> [Problemas a resolver]
**a)** Responda a estas perguntas sobre o texto acerca da cruz:
(i) Que sermão de Agostinho é citado?
(ii) O que diz Paulo ter conservado, em vez da saúde?
(iii) Para quem viveu Paulo no seu bom combate?
**b)** Mostre todas as linhas que contêm a palavra "radiator". Distinga maiúsculas de minúsculas.

Entretanto queria salientar sobretudo aquilo que o apóstolo Paulo afirma antes: «estou pronto – escreve ele – para oferecer-me como sacrifício» (2 Tim 4, 6). Para ele, viver era Cristo (cf. Flp. 1, 21), e Cristo crucificado (cf. 1 Cor 2, 2), que deu a vida por ele (cf. Gal 2, 20). E, assim, Paulo, como discípulo fiel, seguiu o Mestre, oferecendo também ele a vida. Sem a cruz, não há Cristo; mas, sem a cruz, não há sequer o cristão. De facto, «é próprio da virtude cristã não só fazer o bem, mas também saber suportar os males» (Agostinho, Sermão 46, 13), como Jesus. Suportar o mal não é só ter paciência e prosseguir com resignação; suportar é imitar Jesus: é carregar o peso, levá-lo aos ombros por amor d’Ele e dos outros. É aceitar a cruz, prosseguindo confiadamente porque não estamos sozinhos: o Senhor crucificado e ressuscitado está connosco. Deste modo podemos dizer, com Paulo, que «em tudo somos atribulados, mas não esmagados; confundidos, mas não desesperados; perseguidos, mas não abandonados» (2 Cor 4, 8-9).
Suportar é saber vencer com Jesus e à maneira de Jesus, não à maneira do mundo. É por isso que Paulo se considera – como ouvimos – um vencedor que está prestes a receber a coroa (cf. 2 Tim 4, 8), escrevendo: «Combati o bom combate, terminei a corrida, conservei a fé» (4, 7). A única conduta do seu bom combate foi viver para: não para si próprio, mas para Jesus e para os outros. Viveu «correndo», isto é, sem se poupar, antes pelo contrário consumando-se. Há uma coisa que ele diz que conservou: não a saúde, mas a fé, isto é, a confissão de Cristo. Por amor d’Ele viveu as provações, as humilhações e os sofrimentos, que nunca se devem procurar, mas aceitar. E assim, no mistério do sofrimento oferecido por amor, neste mistério que muitos irmãos perseguidos, pobres e doentes encarnam também, hoje, resplandece a força salvífica da cruz de Jesus.

> [Material do exercício]
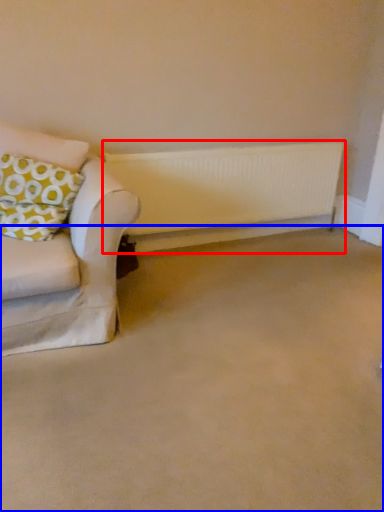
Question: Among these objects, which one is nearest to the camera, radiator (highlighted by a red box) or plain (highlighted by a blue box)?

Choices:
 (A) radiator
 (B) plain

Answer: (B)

---

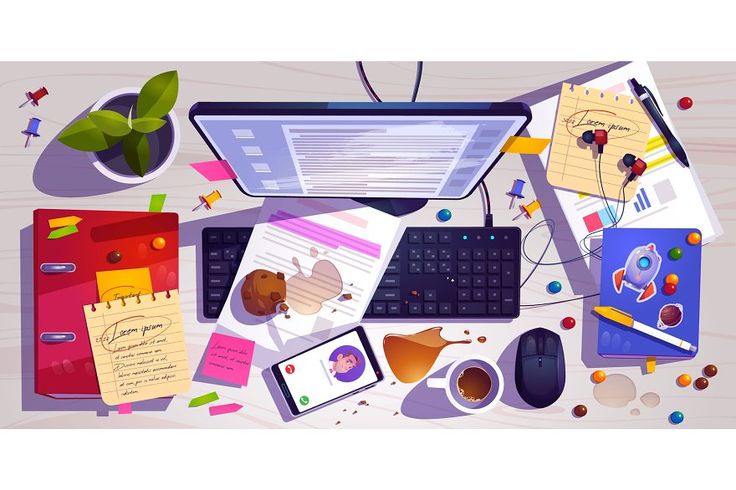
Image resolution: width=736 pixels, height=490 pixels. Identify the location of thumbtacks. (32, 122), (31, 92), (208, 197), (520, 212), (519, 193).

> [Soluções por tarefa]
**a)**
(i) O Sermão 46, 13.
(ii) A fé, isto é, a confissão de Cristo.
(iii) Não para si próprio, mas para Jesus e para os outros.

**b)**
Question: Among these objects, which one is nearest to the camera, radiator (highlighted by a red box) or plain (highlighted by a blue box)?
 (A) radiator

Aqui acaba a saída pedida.